The Secretary of State for Defence, Michael Fallon, said this week that we are entering a new phase,
“where we aim to systematically dismantle Daesh’s structure and capabilities … That means striking harder at the head of the snake, with an increased focus on infrastructure, lines of communication and supply routes”.
While that element of the strategy may be vital, it should not be the sole focus. We need to encourage local forces to fight Daesh. I therefore ask the Minister: what steps are the UK Government taking to work through existing and new channels to advise, network, train and provide non-military services to armed fighting groups in different parts of the country?
One example highlighted in a recent Chatham House report was support for a unique programme to promote moderate imams in an area controlled by various rebel forces, instead of extremist clerics affiliated to jihadi organisations. Part of the moderate clerics’ focus was to educate worshippers about the danger of takfir, or pronouncing fellow Muslims infidels or apostates. According to a field commander of the faction overseeing the programme, the culture of takfir is a major impediment to getting fighters to combat groups such as Daesh, especially if the faction is backed by western countries.

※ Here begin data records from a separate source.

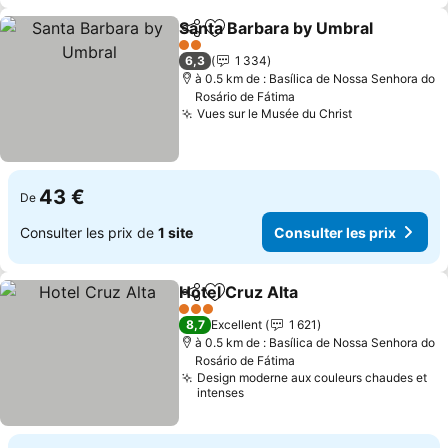
Santa Barbara by Umbral
Partager
Ajouter à mes favoris
C
2 Étoiles
6,3
1 334
à 0.5 km de : Basílica de Nossa Senhora do
Rosário de Fátima
Vues sur le Musée du Christ
Consulter les
43 €
De
Consulter les prix de
1 site
Consulter les prix
Hotel Cruz Alta
Partager
Ajouter à mes favoris
Consulter l
3 Étoiles
8,7
Excellent
1 621
à 0.5 km de : Basílica de Nossa Senhora do
Rosário de Fátima
Design moderne aux couleurs chaudes et
intenses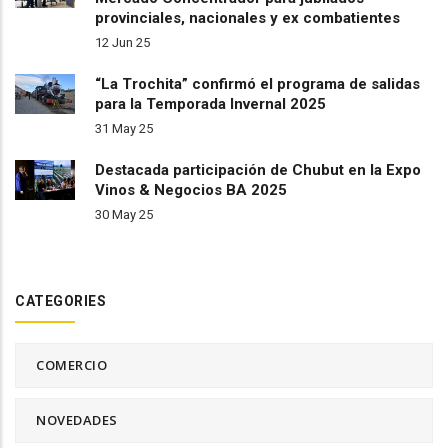
provinciales, nacionales y ex combatientes
12 Jun 25
“La Trochita” confirmó el programa de salidas
para la Temporada Invernal 2025
31 May 25
Destacada participación de Chubut en la Expo
Vinos & Negocios BA 2025
30 May 25
CATEGORIES
COMERCIO
NOVEDADES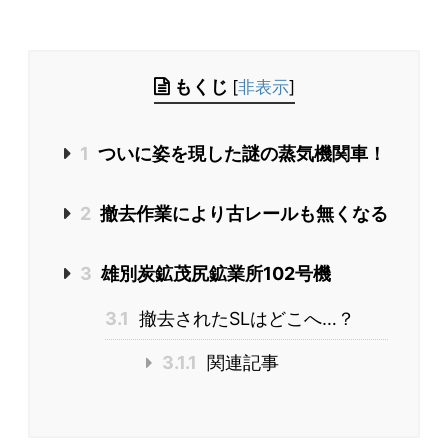
もくじ
[
非表示
]
1
ついに姿を現した謎の蒸気機関車！
2
撤去作業により古レールも無くなる
3
雄別炭鉱茂尻鉱業所102号機
3.1
撤去されたSLはどこへ…？
3.1.1
関連記事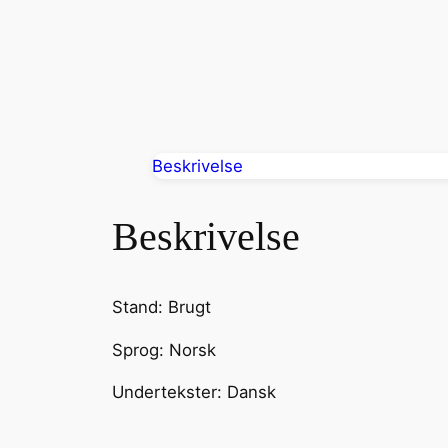
Beskrivelse
Beskrivelse
Stand: Brugt
Sprog: Norsk
Undertekster: Dansk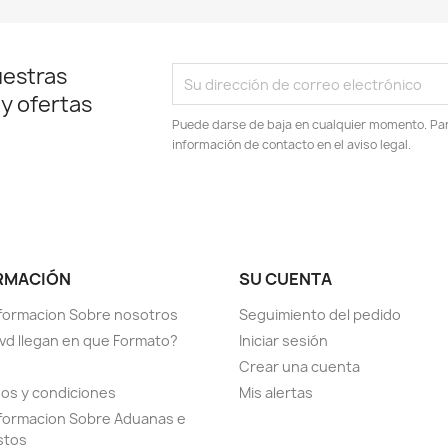
uestras
 y ofertas
Puede darse de baja en cualquier momento. Para
información de contacto en el aviso legal.
RMACIÓN
SU CUENTA
formacion Sobre nosotros
Seguimiento del pedido
vd llegan en que Formato?
Iniciar sesión
Crear una cuenta
os y condiciones
Mis alertas
formacion Sobre Aduanas e
stos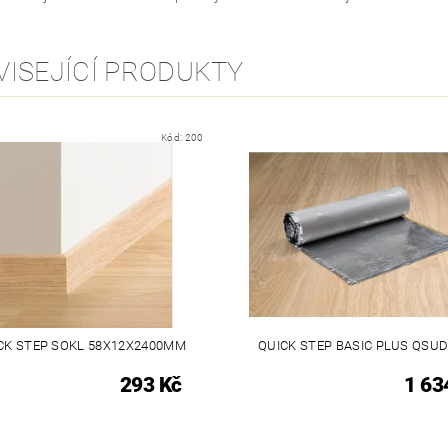
VISEJÍCÍ PRODUKTY
Kód:
200
CK STEP SOKL 58X12X2400MM
QUICK STEP BASIC PLUS QSU
293 Kč
1 63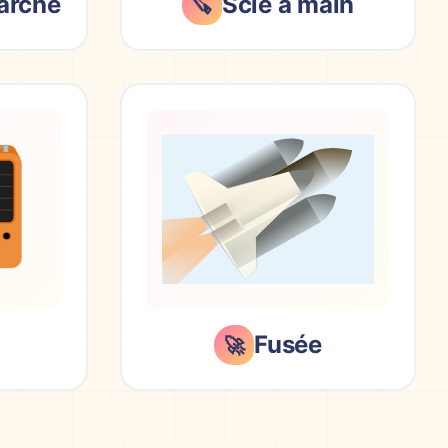
arche
Scie à main
🪚
Fusée
🚀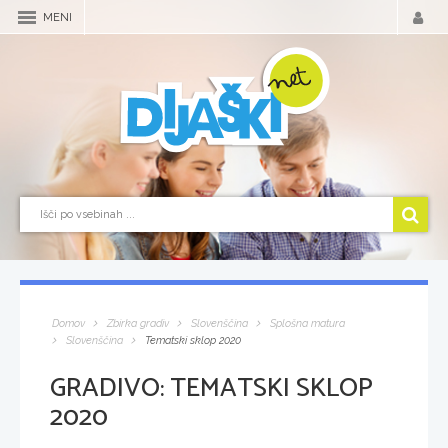
MENI
Domov
Zbirka gradiv
Slovenščina
Splošna matura
Slovenščina
Tematski sklop 2020
GRADIVO:
TEMATSKI SKLOP
2020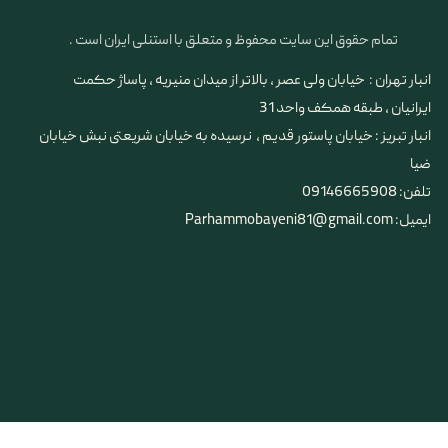
تمام حقوق این سایت محفوظ و متعلق با استنلی ایران است .
انبار تهران : خیابان ولی عصر ، بالاتر از میدان منیریه ، پاساژ حکمت
ایرانیان ، طبقه همکف واحد 31
​​​​​​​انبار تبریز : خیابان پاستور قدیم ، نرسیده به خیابان شریعتی نبش خیابان
ضیا
تلفن: 09146665908
ایمیل: Parhammobayeni81@gmail.com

On the peace process, the noble Baroness, Lady Anelay, referred last week to the fact that, as a result of efforts by the International Syria Support Group over the past three months, the UN Security Council passed Resolution 2254 on 18 December, requesting the UN to convene the Syrian Government and opposition for negotiations on a transition process. As we have heard, these negotiations are due to start on 25 January and will be a welcome step towards ending the conflict, but it seems that Russia is determined not to let Assad or his party lose power. Although I hear what the noble Baroness, Lady Falkner, says, I am of course aware that it remains the Government’s hope that Russia will use all its power with the Assad regime and persuade him to come to the talks and ensure that the team is engaged in true negotiations about peace to achieve a transition process.
However, does the Minister think that the UN process outlined for a new constitution and elections within 18 months is practicable in that timeframe? Are we actually predicting failure if we do not meet that specific target? Obviously, in any road map for peace, you need certain milestones.
The strategy also needs to focus domestically. I was pleased to note from yesterday’s Evening Standard that Scotland Yard’s anti-terrorism chief praised Muslims in London for coming forward to help fight extremism. However, anyone who watched Channel 4’s programme on Tuesday night this week will have seen it highlight the threat of jihadist extremists and how they can evade prosecution. Is the Minister satisfied that the counterextremism strategy is fit for purpose in such circumstances?
Refugees have, of course, to be a major part of the strategy. Yesterday, the Minister for International Development said:
“The overwhelming majority of refugees remain in the region and this is where our support is targeted. We have been at the forefront of the response and have pledged more than £1.1 billion to the crisis”.—[Official Report, 20/1/16; col. 760.]
However, I remain concerned for the millions of Syrian refugees in the region who remain displaced and, in particular, those in neighbouring countries or in transit. What representations have the UK Government made, for example, to the Lebanese authorities, about the forcible return of Syrian refugees?